Platform - peatland, Cooleeny, Co. Tipperary

Co. Tipperary |

Ritual/Ceremonial

Platform – peatland, Cooleeny, Co. Tipperary

Beneath the surface of Derryville Bog in County Tipperary, preserved in the waterlogged peat that has protected them for more than two millennia, lie the remains of at least nineteen wooden platforms.

They are not dramatic ruins in any conventional sense, but their survival is quietly remarkable. Built from timber felled and worked by hand, then laid across the soft, unstable ground of an Irish wetland, they represent a sustained and purposeful engagement with one of the most difficult landscapes in the country.

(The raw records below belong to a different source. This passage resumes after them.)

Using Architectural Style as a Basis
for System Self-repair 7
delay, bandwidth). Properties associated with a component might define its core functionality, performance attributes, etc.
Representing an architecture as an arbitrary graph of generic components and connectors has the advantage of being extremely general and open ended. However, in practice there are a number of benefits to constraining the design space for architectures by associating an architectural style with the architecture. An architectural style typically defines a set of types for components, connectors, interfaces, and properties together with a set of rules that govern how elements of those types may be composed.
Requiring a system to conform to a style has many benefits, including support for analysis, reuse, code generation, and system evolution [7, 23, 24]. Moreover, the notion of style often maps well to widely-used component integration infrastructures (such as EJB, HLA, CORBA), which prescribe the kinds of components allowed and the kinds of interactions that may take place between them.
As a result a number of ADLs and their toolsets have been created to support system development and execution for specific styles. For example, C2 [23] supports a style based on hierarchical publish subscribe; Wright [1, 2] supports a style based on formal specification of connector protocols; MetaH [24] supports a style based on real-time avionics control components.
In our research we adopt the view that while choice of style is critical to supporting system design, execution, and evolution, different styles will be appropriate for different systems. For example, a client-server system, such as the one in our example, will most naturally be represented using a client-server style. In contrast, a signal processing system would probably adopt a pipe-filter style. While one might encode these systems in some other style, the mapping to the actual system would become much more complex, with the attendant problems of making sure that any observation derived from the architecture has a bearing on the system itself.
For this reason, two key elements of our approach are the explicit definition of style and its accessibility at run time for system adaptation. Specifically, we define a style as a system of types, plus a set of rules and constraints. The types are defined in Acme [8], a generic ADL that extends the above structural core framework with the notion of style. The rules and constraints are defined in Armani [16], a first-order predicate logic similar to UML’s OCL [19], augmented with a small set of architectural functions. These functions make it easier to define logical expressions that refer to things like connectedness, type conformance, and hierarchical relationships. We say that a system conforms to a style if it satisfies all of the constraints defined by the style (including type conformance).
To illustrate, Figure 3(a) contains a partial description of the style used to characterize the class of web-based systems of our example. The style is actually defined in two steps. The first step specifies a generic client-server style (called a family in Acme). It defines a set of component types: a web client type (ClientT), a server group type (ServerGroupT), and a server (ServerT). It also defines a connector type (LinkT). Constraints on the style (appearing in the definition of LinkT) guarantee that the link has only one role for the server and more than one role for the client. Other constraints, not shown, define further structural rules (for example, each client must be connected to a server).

A field survey of Derryville Bog, carried out and reported on by Gowen in 1999, identified these structures across a stretch of bogland near Cooleeny in north Tipperary. Most were built from a combination of brushwood and roundwood, the latter referring to timber used with its natural rounded form rather than cut into planks or shaped. In three cases, small anchoring pegs were driven in to hold the structure in place, and two examples showed woven brushwood, a technique that suggests some platforms were built with considerable care and skill. Radiocarbon dates obtained from four of the platforms place their construction between the Late Bronze Age, roughly 792 to 526 BC, and the Iron Age, as late as 120 BC, indicating that people were returning to, or continuing to use, this boggy terrain across several centuries. Wood identification at nine of the sites revealed a selection of native species: alder, ash, birch, hazel, and willow, all of them trees that would have grown in and around the wetland margins. Wetland platforms of this kind are thought to have served various purposes, possibly as working surfaces, fishing stations, or places for ritual deposition, though the precise function at Derryville remains open to interpretation.

The bog itself is not a visitor site in any formal sense, and the platforms are buried rather than visible, their presence known through excavation and survey rather than anything a walker would notice underfoot. What makes Derryville worth knowing about is less the prospect of seeing something and more the fact that such places exist at all, ordinary and extraordinary in equal measure, built by people who knew exactly what they were doing with wood and water and uncertain ground.